Update 21/04/23 - - - - - - - - - - - - - - - - - - - - - - - - - - - - - - - - - - - - - - - - - - - - - - - - - - - - - - - - - - - - - - - - - - - -

Until now, I've attempted the following patterns: 1) create model in fp32 -> convert in ONNX graph -> convert into FP16 only during tensorrt export -> Fail 2) create model in fp32 -> convert in ONNX graph -> convert a second time into fp16 using onnxconverter_common library -> convert onto tensorrt engine with the FP16 selection -> Fail

Introduced two new patterns: 1) converting the model in fp16 first -> convert in ONNX graph (in CUDA, because of unsupported operands) -> convert onto tensorrt engine 2) concerto the model in fp16 first -> convert in ONNX graph -> convert a second time into fp16 using onnxconverter_common library -> convert into tensorrt engine

unfortunately, with no luck.

Additionally, I'm busy with a deadline these weeks, and because of that I'm slowed down on finding new solutions, I hope that time it's still not an urgent matter for you

jchenghu commented 1 year ago

Hi @shahizat, it's been a long time

I just wanted to notify I'm back to investigating the issue these days, I'm trying to tweak the numerically sensitive parts to find the reason behind the different results between fp32 and fp16. However, it seems to be a not-so-rare problem with TensoRT,

I hope the "real" solution is not too far beyond my reach at the moment.
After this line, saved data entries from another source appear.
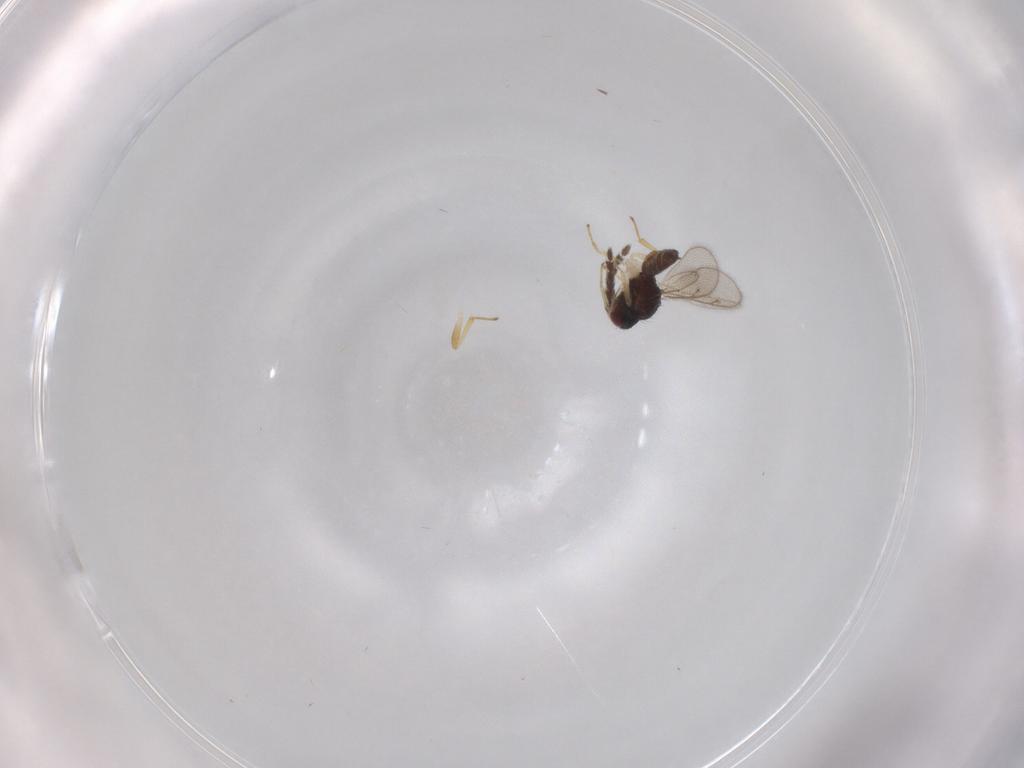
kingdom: Animalia
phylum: Arthropoda
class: Insecta
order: Hymenoptera
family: Eulophidae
How are you doing? Any issue with FP32?

Best regards, Jia

jchenghu commented 1 year ago

After several attempts to tweak the numerical stability, re-installations, and additional libraries, results in FP16 were still rather odd and always conflicted with the FP32 case.

I still don't know if it's an unlucky weight configuration of my model, some library version-related issue or my particular onnx graph is not well received by tensorRT.
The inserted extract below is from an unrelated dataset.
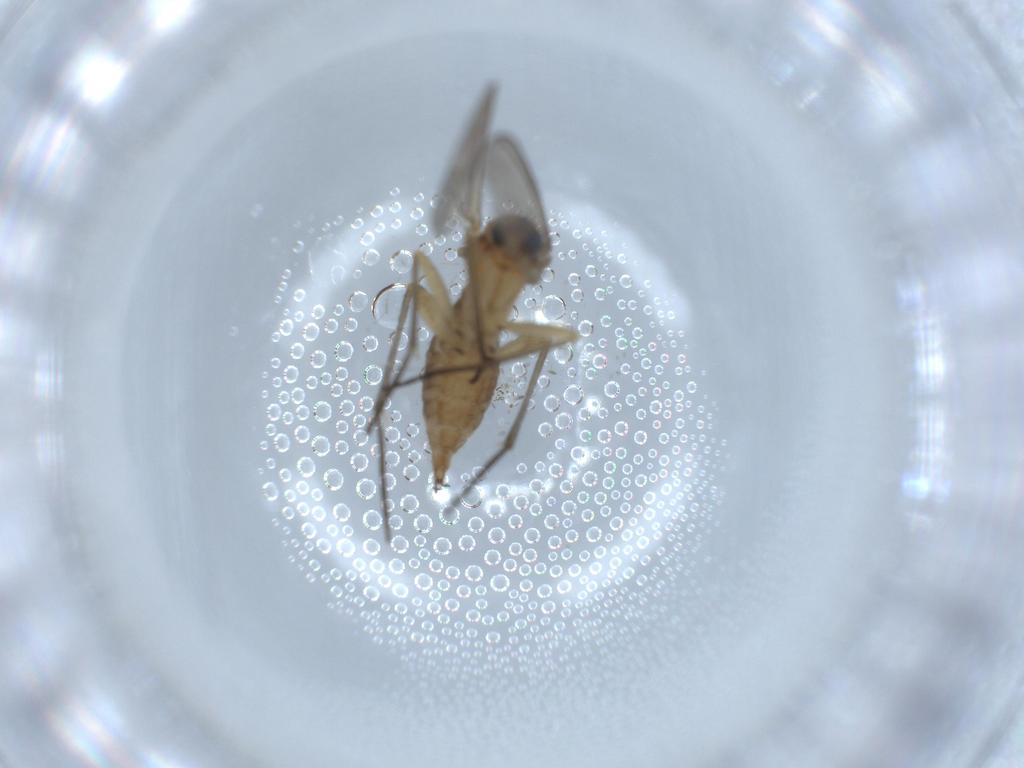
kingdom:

I wonder if training from scratch the model in FP16 instead of FP32 would enable the conversion in FP16 in tensorRT... For the time being, I've uploaded the FP32 conversion and the progress in the case of FP16 for anyone interested.

Best regards, Jia

shahizat commented 1 year ago

Hi @jchenghu, thanks for your detailed reponse. So far, I haven't observed any issue with the FP32 model yet. Anyway, you did a great job.